**TRECHO SELECIONADO:**
As respostas também podem mudar à medida que a própria IA evolui, mesmo quando a ciência por trás de uma determinada resposta não tenha mudado.
Um porta-voz do Google disse em comunicado que a empresa trabalhou para mostrar isenções de responsabilidade nas respostas onde fosse necessário, incluindo notas de que as informações não deveriam ser tratadas como aconselhamento médico.
Não está claro como exatamente as visões gerais por IA avaliam evidências ou se levam em consideração resultados de pesquisas contraditórias, como aquelas sobre os benefícios do café. “A ciência não é um monte de fatos estáticos”, disse Yasmin. Ela e outros especialistas também questionaram se a ferramenta se basearia em descobertas científicas mais antigas que já foram refutadas ou se não captaria a compreensão mais recente de um problema.
“Ser capaz de tomar uma decisão crítica —discriminar a qualidade das fontes— é isso que os humanos fazem o tempo todo, o que os médicos fazem”, afirmou Danielle Bitterman, médica-cientista em inteligência artificial do Instituto de Câncer e Hospital da Mulher Dana-Farber e Brigham. “Eles estão analisando as evidências.”
Se quisermos que ferramentas como as visões gerais de IA desempenhem esse papel, “precisamos entender melhor como eles navegariam pelas diferentes fontes e como aplicariam uma lente crítica para chegar a um resumo”, disse a médica.
Essas incógnitas são preocupantes, afirmam os especialistas, visto que o novo sistema eleva a resposta da visão geral da IA em relação aos links individuais para sites médicos respeitáveis, como os da Mayo Clinic e da Cleveland Clinic. Esses portais historicamente alcançaram o topo dos resultados em muitas pesquisas sobre saúde.
Um porta-voz do Google disse que as visões gerais da IA corresponderão ou resumirão as informações que aparecem nos principais resultados das pesquisas, mas não foram projetadas para substituir esse conteúdo. Em vez disso, disse o representante, ele foi projetado para ajudar os usuários a terem uma noção das informações disponíveis.
A Mayo Clinic não quis comentar as novas respostas. Um representante da Cleveland Clinic disse que as pessoas que procuram informações sobre saúde devem “buscar diretamente fontes conhecidas e confiáveis” e procurar um profissional de saúde se apresentarem algum sintoma.
Um representante da Scripps Health, um sistema de saúde com sede na Califórnia (EUA) citado em alguns resumos da AI Overview, disse em um comunicado que “as citações nas respostas geradas pela IA do Google podem ser úteis, pois estabelecem a Scripps Health como uma fonte confiável de informações de saúde”.
No entanto, acrescentou o representante, “temos preocupações de que não podemos garantir o conteúdo produzido através da IA da mesma forma que podemos garantir o nosso próprio conteúdo, que é examinado pelos nossos profissionais médicos”.
Para questões médicas, não é apenas a precisão de uma resposta que importa, mas como ela é apresentada aos usuários, dizem os especialistas. Faça a pergunta “Estou tendo um ataque cardíaco?” A resposta da IA apresentou uma sinopse útil dos sintomas, disse Richard Gumina, diretor de medicina cardiovascular do Centro Médico Wexner da Universidade Estadual de Ohio.

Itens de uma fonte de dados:
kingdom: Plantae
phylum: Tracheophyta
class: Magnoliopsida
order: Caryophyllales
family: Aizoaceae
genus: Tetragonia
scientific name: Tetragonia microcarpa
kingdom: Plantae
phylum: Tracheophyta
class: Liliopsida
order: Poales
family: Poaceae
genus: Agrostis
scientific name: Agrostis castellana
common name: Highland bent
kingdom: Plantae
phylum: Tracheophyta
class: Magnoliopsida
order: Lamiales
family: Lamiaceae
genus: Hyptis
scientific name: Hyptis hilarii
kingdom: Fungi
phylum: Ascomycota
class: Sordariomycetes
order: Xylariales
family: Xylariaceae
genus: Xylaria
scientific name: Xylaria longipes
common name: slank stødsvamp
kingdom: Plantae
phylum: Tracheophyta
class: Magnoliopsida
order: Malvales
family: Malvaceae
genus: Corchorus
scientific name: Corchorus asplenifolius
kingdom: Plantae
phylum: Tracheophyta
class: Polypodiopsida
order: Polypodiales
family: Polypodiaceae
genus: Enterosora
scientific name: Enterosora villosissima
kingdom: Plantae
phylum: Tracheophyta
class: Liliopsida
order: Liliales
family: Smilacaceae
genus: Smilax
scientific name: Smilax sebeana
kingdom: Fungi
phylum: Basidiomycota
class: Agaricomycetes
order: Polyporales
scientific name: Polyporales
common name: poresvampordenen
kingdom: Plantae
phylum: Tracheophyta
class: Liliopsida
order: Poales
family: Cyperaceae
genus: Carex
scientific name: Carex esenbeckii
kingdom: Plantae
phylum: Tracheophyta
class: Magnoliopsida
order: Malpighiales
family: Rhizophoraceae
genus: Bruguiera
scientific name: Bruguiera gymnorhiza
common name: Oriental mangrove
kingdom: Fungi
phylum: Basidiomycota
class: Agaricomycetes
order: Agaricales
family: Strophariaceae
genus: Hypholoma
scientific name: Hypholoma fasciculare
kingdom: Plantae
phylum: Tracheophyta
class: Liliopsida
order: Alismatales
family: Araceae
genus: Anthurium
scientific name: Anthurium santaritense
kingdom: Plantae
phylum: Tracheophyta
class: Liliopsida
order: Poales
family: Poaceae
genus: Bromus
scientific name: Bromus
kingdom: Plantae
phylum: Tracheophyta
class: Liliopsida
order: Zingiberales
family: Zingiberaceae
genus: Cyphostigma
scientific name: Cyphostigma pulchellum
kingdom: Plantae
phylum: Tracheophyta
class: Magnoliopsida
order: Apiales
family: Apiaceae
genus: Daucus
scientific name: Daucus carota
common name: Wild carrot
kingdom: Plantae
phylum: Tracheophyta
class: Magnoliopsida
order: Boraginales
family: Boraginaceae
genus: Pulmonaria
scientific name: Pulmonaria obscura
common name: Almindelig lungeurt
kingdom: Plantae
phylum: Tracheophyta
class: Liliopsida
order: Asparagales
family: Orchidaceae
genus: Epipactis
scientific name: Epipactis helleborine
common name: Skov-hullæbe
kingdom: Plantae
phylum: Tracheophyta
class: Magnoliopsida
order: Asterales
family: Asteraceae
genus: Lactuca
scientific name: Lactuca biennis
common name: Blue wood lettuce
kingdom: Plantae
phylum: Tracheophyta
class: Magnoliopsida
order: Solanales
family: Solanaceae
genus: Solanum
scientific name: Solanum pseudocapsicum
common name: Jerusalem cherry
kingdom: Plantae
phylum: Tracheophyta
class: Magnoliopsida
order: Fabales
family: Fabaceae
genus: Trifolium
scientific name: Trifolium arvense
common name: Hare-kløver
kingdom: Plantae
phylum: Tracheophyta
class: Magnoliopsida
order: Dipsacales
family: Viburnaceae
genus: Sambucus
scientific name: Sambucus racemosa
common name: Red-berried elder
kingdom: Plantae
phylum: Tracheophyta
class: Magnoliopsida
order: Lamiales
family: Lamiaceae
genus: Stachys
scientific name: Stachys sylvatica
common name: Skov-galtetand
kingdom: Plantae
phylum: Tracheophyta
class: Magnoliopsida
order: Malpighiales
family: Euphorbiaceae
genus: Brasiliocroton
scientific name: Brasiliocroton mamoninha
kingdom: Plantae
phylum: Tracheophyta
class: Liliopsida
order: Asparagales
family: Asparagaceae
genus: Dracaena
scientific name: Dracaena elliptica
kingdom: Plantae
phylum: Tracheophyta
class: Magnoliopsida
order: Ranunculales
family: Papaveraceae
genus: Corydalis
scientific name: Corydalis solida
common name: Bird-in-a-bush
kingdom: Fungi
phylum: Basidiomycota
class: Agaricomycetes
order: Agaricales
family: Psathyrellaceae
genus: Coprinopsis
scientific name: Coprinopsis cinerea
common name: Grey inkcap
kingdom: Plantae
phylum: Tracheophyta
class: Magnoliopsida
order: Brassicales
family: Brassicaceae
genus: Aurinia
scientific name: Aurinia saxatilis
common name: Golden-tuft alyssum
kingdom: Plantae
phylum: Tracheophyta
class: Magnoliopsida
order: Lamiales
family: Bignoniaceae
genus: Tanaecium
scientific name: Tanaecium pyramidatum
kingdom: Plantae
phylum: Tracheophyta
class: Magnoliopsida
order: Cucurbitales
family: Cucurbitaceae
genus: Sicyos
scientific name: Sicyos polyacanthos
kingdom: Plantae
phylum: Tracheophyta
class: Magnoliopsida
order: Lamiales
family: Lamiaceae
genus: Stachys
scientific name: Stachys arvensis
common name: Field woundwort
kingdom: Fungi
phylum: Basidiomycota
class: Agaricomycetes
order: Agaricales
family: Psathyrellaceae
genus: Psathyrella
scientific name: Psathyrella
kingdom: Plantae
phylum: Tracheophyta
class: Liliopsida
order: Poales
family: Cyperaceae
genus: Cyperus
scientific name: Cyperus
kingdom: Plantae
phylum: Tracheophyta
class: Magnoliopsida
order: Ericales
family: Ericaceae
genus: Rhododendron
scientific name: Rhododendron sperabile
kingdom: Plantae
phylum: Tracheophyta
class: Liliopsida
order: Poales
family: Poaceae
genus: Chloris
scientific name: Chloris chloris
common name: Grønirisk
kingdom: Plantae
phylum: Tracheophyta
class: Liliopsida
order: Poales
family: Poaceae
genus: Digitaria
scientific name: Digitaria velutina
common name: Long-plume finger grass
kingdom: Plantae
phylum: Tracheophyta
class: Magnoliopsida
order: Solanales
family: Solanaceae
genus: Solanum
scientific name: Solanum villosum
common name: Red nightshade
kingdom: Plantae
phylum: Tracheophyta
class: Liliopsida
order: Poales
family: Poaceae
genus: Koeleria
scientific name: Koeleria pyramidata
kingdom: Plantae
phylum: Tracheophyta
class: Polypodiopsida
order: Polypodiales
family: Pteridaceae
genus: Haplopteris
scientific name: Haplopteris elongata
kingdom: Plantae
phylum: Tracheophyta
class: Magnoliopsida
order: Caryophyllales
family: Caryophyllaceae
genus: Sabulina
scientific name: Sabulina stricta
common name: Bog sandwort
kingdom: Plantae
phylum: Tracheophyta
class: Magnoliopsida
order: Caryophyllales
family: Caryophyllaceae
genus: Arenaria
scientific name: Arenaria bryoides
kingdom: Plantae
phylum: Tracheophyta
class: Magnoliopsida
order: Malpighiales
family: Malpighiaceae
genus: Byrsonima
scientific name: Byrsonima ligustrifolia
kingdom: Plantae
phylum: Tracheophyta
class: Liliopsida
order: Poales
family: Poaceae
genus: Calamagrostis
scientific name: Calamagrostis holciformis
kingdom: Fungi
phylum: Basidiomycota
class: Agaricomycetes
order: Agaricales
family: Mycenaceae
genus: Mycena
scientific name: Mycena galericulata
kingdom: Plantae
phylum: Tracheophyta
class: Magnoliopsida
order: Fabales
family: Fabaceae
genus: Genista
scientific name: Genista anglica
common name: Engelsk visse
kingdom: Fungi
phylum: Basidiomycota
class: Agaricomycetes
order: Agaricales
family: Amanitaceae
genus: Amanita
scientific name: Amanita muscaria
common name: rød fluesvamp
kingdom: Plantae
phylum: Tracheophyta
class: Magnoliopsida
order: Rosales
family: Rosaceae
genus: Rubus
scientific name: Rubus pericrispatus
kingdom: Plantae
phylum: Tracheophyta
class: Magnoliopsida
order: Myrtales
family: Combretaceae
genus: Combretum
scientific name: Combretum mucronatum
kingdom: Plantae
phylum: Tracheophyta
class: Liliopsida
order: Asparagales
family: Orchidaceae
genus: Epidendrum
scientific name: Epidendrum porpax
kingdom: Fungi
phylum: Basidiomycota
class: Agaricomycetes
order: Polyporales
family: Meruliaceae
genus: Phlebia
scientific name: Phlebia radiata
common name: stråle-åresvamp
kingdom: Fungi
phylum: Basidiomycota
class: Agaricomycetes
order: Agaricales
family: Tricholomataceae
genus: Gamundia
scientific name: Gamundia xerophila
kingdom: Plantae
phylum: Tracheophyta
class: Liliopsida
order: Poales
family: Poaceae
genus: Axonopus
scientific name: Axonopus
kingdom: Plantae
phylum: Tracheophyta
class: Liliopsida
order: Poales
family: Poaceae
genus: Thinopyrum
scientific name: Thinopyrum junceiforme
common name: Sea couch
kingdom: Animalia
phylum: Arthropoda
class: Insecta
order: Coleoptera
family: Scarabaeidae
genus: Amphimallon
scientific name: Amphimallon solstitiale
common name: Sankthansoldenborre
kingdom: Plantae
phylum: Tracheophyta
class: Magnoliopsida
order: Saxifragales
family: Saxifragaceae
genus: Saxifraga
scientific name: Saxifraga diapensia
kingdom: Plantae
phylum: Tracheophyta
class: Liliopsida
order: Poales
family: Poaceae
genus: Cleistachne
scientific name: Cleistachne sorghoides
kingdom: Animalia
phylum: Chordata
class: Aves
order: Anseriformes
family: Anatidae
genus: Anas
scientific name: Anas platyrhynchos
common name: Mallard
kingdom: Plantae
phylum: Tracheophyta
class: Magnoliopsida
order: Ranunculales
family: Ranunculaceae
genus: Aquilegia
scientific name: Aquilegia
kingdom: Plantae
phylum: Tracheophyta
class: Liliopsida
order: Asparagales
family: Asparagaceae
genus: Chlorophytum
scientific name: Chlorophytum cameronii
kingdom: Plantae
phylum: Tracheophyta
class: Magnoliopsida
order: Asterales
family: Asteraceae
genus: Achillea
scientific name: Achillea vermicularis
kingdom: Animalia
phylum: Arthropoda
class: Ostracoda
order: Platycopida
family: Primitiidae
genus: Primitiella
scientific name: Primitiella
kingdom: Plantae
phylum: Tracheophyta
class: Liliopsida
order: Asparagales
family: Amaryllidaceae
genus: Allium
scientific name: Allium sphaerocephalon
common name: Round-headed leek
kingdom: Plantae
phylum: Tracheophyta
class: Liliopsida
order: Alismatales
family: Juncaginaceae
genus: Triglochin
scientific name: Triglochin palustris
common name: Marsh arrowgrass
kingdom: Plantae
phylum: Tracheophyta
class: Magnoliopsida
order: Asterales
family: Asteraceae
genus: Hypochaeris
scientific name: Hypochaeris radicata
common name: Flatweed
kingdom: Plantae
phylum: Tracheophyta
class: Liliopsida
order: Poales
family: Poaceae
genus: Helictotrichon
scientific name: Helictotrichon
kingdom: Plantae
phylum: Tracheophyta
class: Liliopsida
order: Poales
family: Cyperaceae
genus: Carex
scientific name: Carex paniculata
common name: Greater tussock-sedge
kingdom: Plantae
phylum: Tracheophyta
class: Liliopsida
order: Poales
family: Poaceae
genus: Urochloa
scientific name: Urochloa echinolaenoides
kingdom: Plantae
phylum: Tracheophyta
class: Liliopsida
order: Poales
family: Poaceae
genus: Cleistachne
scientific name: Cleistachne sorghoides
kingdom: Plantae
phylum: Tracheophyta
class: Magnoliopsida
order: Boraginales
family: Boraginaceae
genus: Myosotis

**TAREFAS DO EXERCÍCIO:**
1. De acordo com o trecho, que cargo Richard Gumina ocupa?
2. Indique se cada afirmação concorda com o trecho, respondendo sim ou não e citando as palavras do trecho que decidem a questão: (a) A Mayo Clinic comentou as novas respostas. (b) A Scripps Health é um sistema de saúde com sede na Califórnia. (c) Danielle Bitterman é médica-cientista em inteligência artificial.
3. Transcreva literalmente do trecho a parte que começa em "Um porta-voz do Google disse que" e termina em "das informações disponíveis.".

**RESPOSTAS EM ORDEM:**
1. Ele é diretor de medicina cardiovascular do Centro Médico Wexner da Universidade Estadual de Ohio.

2.
(a) Não: "A Mayo Clinic não quis comentar as novas respostas."
(b) Sim: "um sistema de saúde com sede na Califórnia (EUA)"
(c) Sim: "médica-cientista em inteligência artificial do Instituto de Câncer e Hospital da Mulher Dana-Farber e Brigham"

3.
Um porta-voz do Google disse que as visões gerais da IA corresponderão ou resumirão as informações que aparecem nos principais resultados das pesquisas, mas não foram projetadas para substituir esse conteúdo. Em vez disso, disse o representante, ele foi projetado para ajudar os usuários a terem uma noção das informações disponíveis.